Book Mesoamerican Archaeology

Download or read book Mesoamerican Archaeology written by Lisa Overholtzer and published by John Wiley & Sons. This book was released on 2021-02-22 with total page 432 pages. Available in PDF, EPUB and Kindle. Book excerpt: A unique and wide-ranging introduction to the major prehispanic and colonial societies of Mexico and Central America, featuring new and revised material throughout Mesoamerican Archaeology: Theory and Practice, Second Edition, provides readers with a diverse and well-balanced view of the archaeology of the indigenous societies of Mexico and Central America, helping students better understand key concepts and engage with contemporary debates and issues within the field.

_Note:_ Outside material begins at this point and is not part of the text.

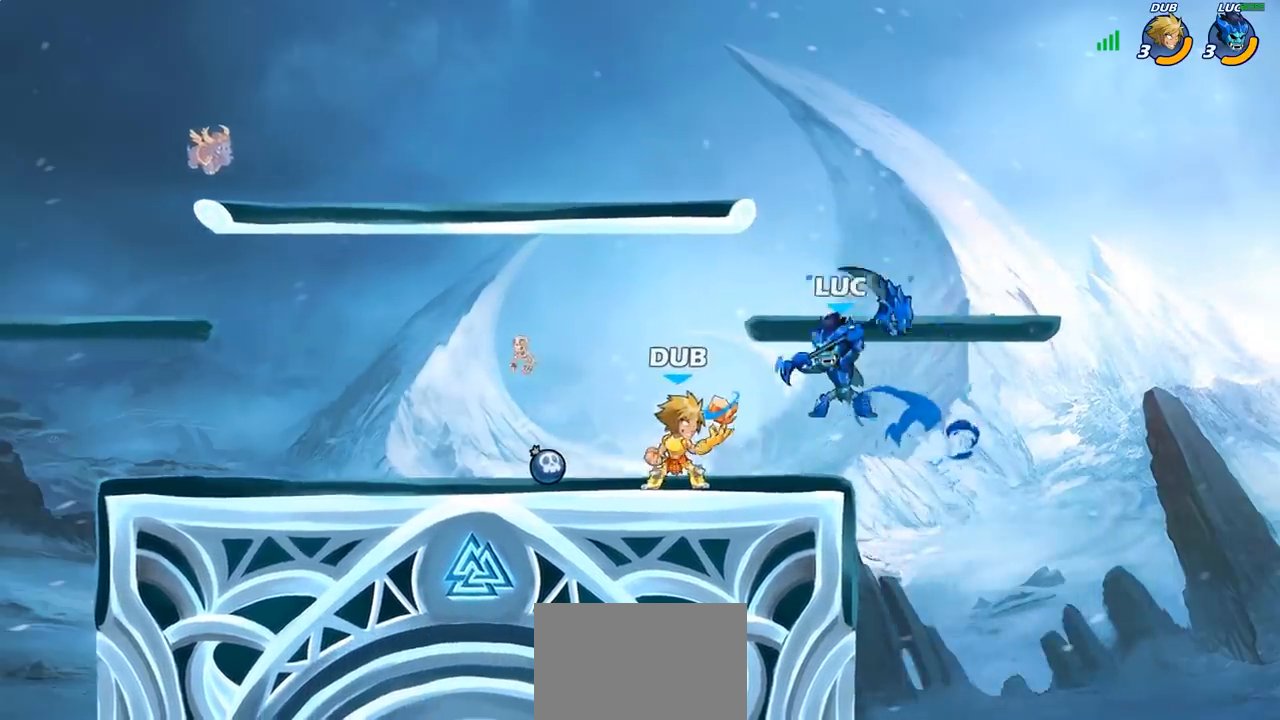
{"dt_ms": 500, "buttons": [], "left_stick": "left", "right_stick": "center", "events": [[33, "CROSS", "down"], [150, "left_stick", "up-left"], [183, "CROSS", "up"], [283, "left_stick", "right"], [400, "left_stick", "down-left"], [500, "left_stick", "left"]]}
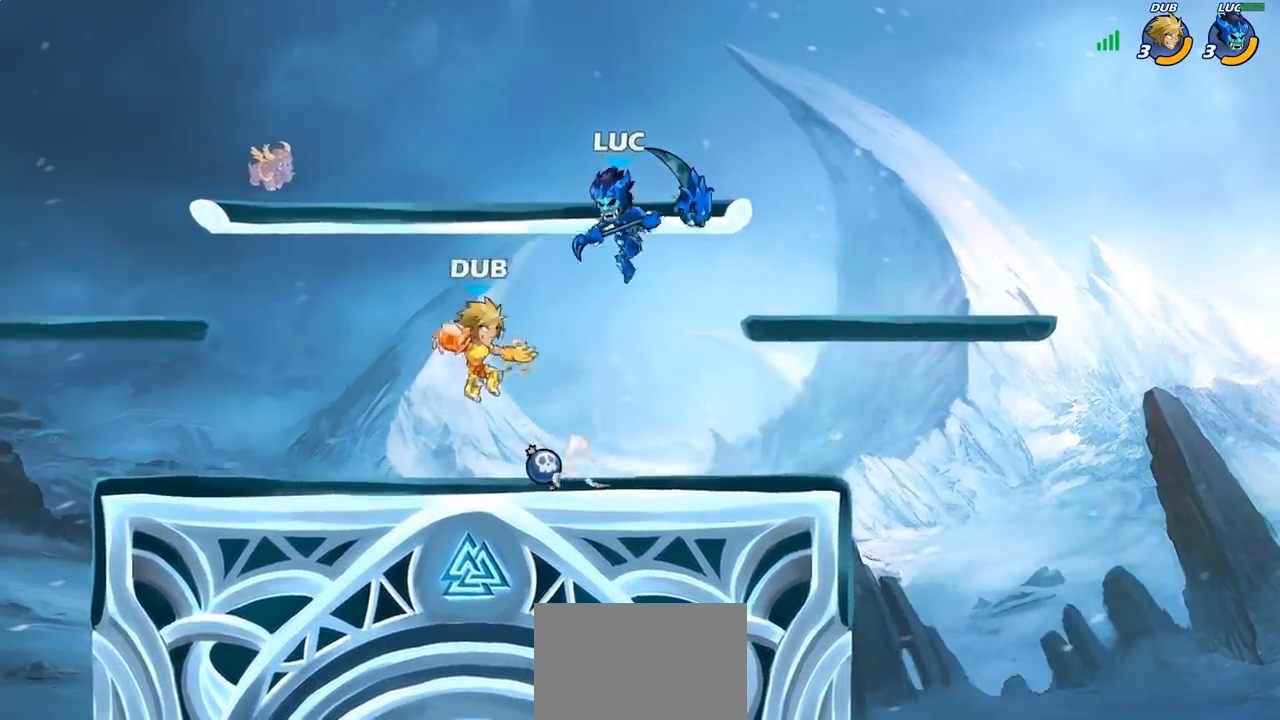
{"dt_ms": 500, "buttons": [], "left_stick": "up-left", "right_stick": "center", "events": [[83, "SQUARE", "down"], [167, "SQUARE", "up"], [167, "left_stick", "up-left"]]}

The fully updated second edition incorporates contemporary research that reflects new approaches and trends in Mesoamerican archaeology. New and revised chapters from first-time and returning authors cover the archaeology of Mesoamerican cultural history, from the early Gulf Coast Olmec, to the Classic and Postclassic Maya, to the cultures of Oaxaca and Central Mexico before and after colonization. Presenting a wide range of approaches that illustrate political, socio-economic, and symbolic interpretations, this textbook: Encourages students to consider diverse ways of thinking about Mesoamerica: as a linguistic area, as a geographic region, and as a network of communities of practice Represents a wide spectrum of perspectives and approaches to Mesoamerican archaeology, including coverage of the Postclassic and Colonial periods Enables readers to think critically about how explanations of the past are produced, verified, and debated Includes accessible introductory material to ensure that students and non-specialists understand the chronological and geographic frameworks of the Mesoamerican tradition Discusses recent developments in the contemporary theory and practice of Mesoamerican archaeology Presents new and original research by a team of internationally recognized contributors Mesoamerican Archaeology: Theory and Practice, Second Edition, is ideal for use in undergraduate courses on the archaeology of Mexico and Central America, as well as for broader courses on the archaeology of the Americas.